Запонь | страница 27



Лесничих Даргиничев не любил. Он говорил с трибуны, и просто так, приходилось к слову, что зря отделили лесхоз от сплавной конторы, что у лесхоза ни техники, ни людей. «Лесничий на мотоцикле в лес укатит, поллитру разопьет на лужайке, вот и вся у него забота. Отдачи от них никакой. Только палки вставляют в колеса. Волынят с отводом лесосек. За техникой все равно ко мне же бегут. Без техники не подступишься к лесу и лесопосадок не произведешь... Одно упрощение получается. Я бы лесничества все разогнал, лесничих передал в штаты лесозаготовительных предприятий.

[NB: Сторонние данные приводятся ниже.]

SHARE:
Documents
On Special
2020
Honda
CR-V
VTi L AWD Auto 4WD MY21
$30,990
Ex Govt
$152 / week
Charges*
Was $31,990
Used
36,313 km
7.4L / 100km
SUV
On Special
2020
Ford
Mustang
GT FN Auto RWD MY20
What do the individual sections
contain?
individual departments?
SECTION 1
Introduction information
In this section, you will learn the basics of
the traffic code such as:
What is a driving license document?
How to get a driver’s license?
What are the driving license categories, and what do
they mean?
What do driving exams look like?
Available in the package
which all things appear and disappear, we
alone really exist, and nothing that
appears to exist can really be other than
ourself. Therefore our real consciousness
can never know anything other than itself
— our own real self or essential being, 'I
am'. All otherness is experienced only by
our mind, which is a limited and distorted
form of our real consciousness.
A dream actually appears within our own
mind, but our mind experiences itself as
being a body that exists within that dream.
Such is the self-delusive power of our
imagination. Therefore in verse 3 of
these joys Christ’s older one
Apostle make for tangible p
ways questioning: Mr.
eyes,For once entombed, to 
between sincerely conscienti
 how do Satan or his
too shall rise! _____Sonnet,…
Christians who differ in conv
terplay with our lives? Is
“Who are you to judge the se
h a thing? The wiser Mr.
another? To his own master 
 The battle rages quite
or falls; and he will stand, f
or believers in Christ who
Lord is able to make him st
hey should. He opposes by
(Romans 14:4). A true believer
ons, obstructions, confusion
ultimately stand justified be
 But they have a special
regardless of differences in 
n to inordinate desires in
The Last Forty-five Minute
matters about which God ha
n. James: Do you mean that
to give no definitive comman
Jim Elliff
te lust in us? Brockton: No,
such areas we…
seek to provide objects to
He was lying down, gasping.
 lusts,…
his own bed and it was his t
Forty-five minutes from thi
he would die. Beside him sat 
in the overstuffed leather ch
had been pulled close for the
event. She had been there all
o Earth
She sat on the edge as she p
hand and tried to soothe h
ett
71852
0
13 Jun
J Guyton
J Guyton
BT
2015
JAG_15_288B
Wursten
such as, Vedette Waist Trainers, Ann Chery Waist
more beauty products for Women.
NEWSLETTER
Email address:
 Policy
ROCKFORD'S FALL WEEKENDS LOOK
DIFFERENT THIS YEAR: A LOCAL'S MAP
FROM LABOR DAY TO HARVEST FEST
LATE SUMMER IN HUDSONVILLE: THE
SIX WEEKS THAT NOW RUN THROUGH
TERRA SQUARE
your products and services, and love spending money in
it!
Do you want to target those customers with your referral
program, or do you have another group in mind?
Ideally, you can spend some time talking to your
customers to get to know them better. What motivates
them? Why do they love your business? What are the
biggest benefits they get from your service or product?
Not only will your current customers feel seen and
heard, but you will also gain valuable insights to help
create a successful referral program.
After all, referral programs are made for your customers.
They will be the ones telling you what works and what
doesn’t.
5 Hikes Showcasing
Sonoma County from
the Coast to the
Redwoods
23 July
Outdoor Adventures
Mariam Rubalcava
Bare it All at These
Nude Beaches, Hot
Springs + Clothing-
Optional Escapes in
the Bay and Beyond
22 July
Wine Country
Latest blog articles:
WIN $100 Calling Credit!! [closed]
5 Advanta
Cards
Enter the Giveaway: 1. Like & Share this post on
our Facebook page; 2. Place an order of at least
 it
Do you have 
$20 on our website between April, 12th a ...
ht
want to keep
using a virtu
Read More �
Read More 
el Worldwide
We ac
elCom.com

Пущай бы узнали, как план в лесу выполняют. Порастряслись бы немножко...»

Деревня была хороша. Не поселок-времянка на лесоучастке — деревня, старое село Островенское. Избы обшиты вагонкой, все повернулись лицом к реке. Высоко на фасадах — по пять окошек. В палисадниках рябина, сирень, смородина. На шестах повешены мережи. Источенная дождями до седины часовня со шпилем. Полыхающие охрой кладки ольховых дров. Собаки выкатывались из-под изб, совались под самое колесо, голосили и, справив долг, отставали.

Даргиничев повернул в проулок за скотным двором: унавоженной, растоптанной копытами грязью проехал на береговую дернину, остановился против высокой, как вся деревня, грудастой избы под железом, отворил калитку, громыхнул сапогами по крашеной лестнице, чуть пригнулся в дверях.

— Доброго здоровья, Макар Тимофеевич!

— Здравствуйте, Степан Гаврилович, я гляжу, никак ваша машина, да Георгий Степанович говорил, вы в Афонину Гору собирались... Сейчас самовар поставлю, с дорожки чайку... Волгло сей год, на зиму все не поворачивает... — Сивый дед поднялся из-за стола — газету читал, — вздел очки на лоб.

Даргиничев скинул ватник и кепку, прошел мимо русской печки за переборку. С кровати ему навстречу встал парень, сунул ногу в валяный опорок. Другая его нога была замотана чем-то, на культю надет шерстяной чулок. Он попытался шагнуть, но присел, покривился от боли.

— Серьезное что-нибудь? Перелом? — спросил у парня Степан Гаврилович.

— Да не-ет, ничево-о, потяну-ул, связка порвалась, — скучным, заунывным голосом ответил парень.

— Врачу показывал?

— Да не-ет. Заче-ем? Ерунда-а.

Даргиничев покачал головой. Гнев накалил ему шею. Губы брезгливо развалились.

— Кому это надо? Кто распорядился, чтобы ехать тебе? А если бы шею сломал? Начальник участка пущай бы мне подал заявку, я диски к пилам ему бы отправил. Утром машина в Верхнюю Сяргу пошла. А ты ночью на мотоцикле погнался. Черт те что... Герой нашелся. Почему у меня не спросил? Самовольничать вздумал. Так не пойдет, Георгий. Так не пойдет. Упрощение какое-то. — Даргиничев возвышался над парнем, давил на него своим голосом, гневом. Парнишка был молод, но лицо у него мужичье, шершавое, как доска, две складки прорезались на щеках. Жилистый, тощий, белесые волосенки свалялись. Глаз он не поднимал, стоял с поджатой больной ногой, без движения, без жизни в лице, в старой, серой от пота рубахе.